Das „Murmansk-BN“-System ist ein leistungsstarkes EW-System [EW = Electronic Warfare], das feindliche Funksignale, GPS, Kommunikationssysteme, Satelliten und andere elektronische Systeme in einer Entfernung von bis zu 5.000 km stören und abfangen, „intelligente“ Munition und Drohnensysteme neutralisieren und hochfrequente Satellitenkommunikationssysteme der USA und der NATO stören kann.
Die russische Beteiligung an der Konfrontation zwischen dem Iran und Israel könnte das Blatt wenden. Aus Sicht der USA wird dadurch das beunruhigende Szenario einer direkten Konfrontation mit Russland heraufbeschworen, die sie nicht wollen.
In diesem Zusammenhang haben offizielle russische Nachrichtenagenturen am Sonntag den Präsidentenberater Juri Uschakow zitiert, dass Putin plane, sich am 11. Oktober in der turkmenischen Hauptstadt Aschgabat mit seinem iranischen Amtskollegen Masud Pezeshkian zu treffen.
Uschakow ging nicht näher auf das Treffen ein. Dies kommt in der Tat überraschend, da die beiden Staatsoberhäupter auf dem BRICS-Gipfel in der russischen Stadt Kasan vom 22. bis 24. Oktober erneut zusammentreffen sollen.
Natürlich geben sich auch die Iraner bedeckt.
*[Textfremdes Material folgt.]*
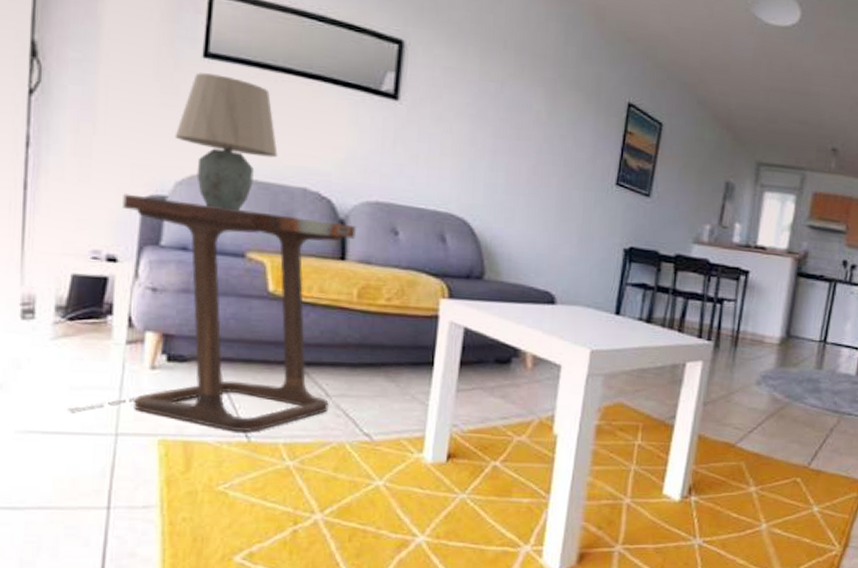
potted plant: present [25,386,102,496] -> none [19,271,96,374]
Sowohl Moskau als auch Teheran gaben bekannt, dass ihre Präsidenten am 11. Oktober Aschgabat besuchen würden, um an einer Zeremonie zum 300. Geburtstag des turkmenischen Dichters und Denkers Magtymguly Pyragy teilzunehmen. Nebelkerzen und Täuschungsmanöver! (hier und hier)
Es ist durchaus denkbar, dass Moskau und Teheran angesichts der zunehmenden regionalen Spannungen die formelle Unterzeichnung des russisch-iranischen Verteidigungspakts, die ursprünglich in Kasan stattfinden sollte, vorgezogen haben.
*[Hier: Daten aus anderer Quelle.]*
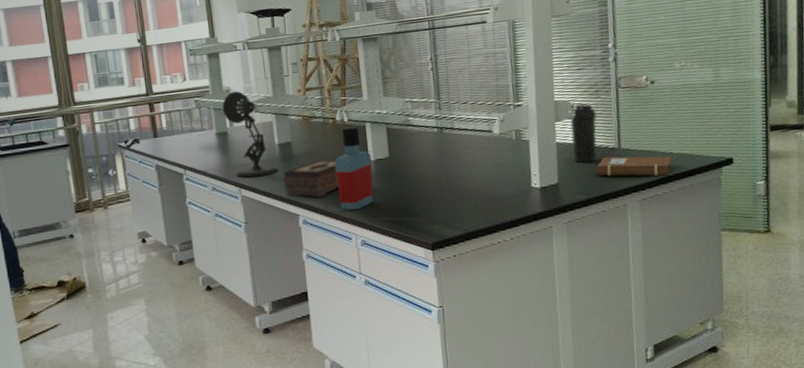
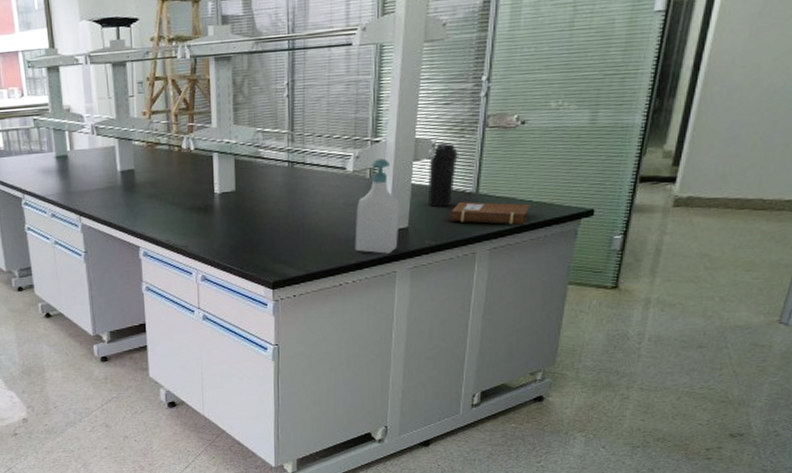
desk lamp: present [222,91,278,177] -> none [62,111,119,205]
tissue box: present [283,159,340,198] -> none [125,190,182,230]
bottle: present [335,126,373,211] -> none [178,155,217,245]
soap bottle: none [506,120,551,210] -> present [355,158,400,254]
In diesem Fall würde die Veranstaltung am Donnerstag an den außerplanmäßigen Besuch des damaligen sowjetischen Außenministers Andrei Gromyko in Neu-Delhi zur Unterzeichnung des historischen Vertrags über Frieden, Freundschaft und Zusammenarbeit zwischen Indien und der UdSSR am 9. August 1971 erinnern.
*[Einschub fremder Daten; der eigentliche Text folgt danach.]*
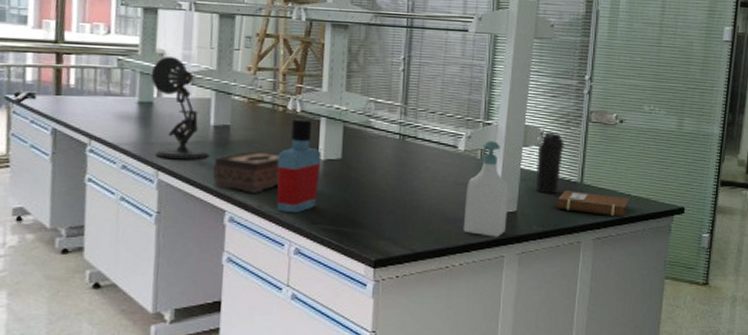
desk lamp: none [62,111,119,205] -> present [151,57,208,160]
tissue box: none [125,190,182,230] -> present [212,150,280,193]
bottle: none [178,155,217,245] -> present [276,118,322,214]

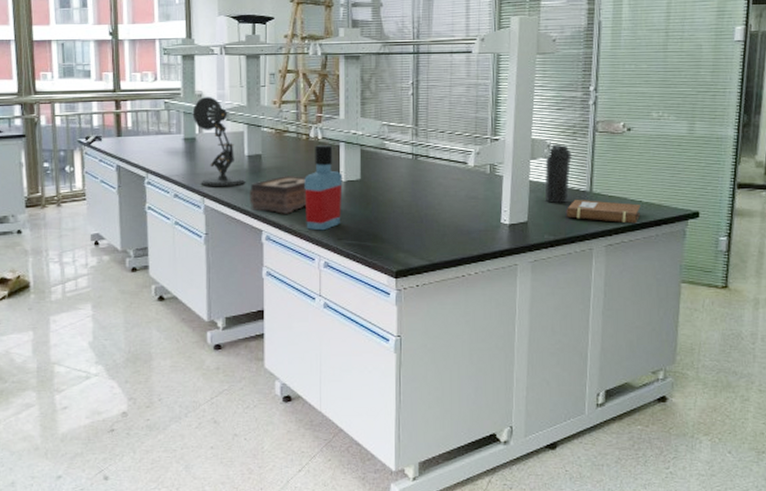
soap bottle: present [463,141,509,237] -> none [476,156,519,247]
Interessanterweise fügte Uschakow hinzu, dass Putin kein Treffen mit Netanjahu plane. Putin hat noch nicht auf Netanjahus vor fünf Tagen geäußertes Ersuchen um ein Telefongespräch reagiert. Eine Legende, die Netanjahu in den letzten Jahren erfunden hat, um sein heimisches Publikum zu beeindrucken (und die arabische Straße zu verwirren), nämlich dass er eine besondere Beziehung zu Putin habe, löst sich auf.
Andererseits macht der Kreml Washington und Tel Aviv mit der Ansetzung eines dringenden Treffens in Aschgabat – tatsächlich war der turkmenische Präsident Serdar Berdimuhamedow erst am Montag/Dienstag zu einem Arbeitsbesuch in Moskau – deutlich, dass Moskau sich unwiderruflich Teheran angeschlossen hat und letzterem helfen wird, koste es, was es wolle. (Siehe meinen Blog West Asian crisis prompts Biden to break ice with Putin [Westasienkrise veranlasst Biden, das Eis mit Putin zu brechen], Indian Punchline, 5. Oktober 2024)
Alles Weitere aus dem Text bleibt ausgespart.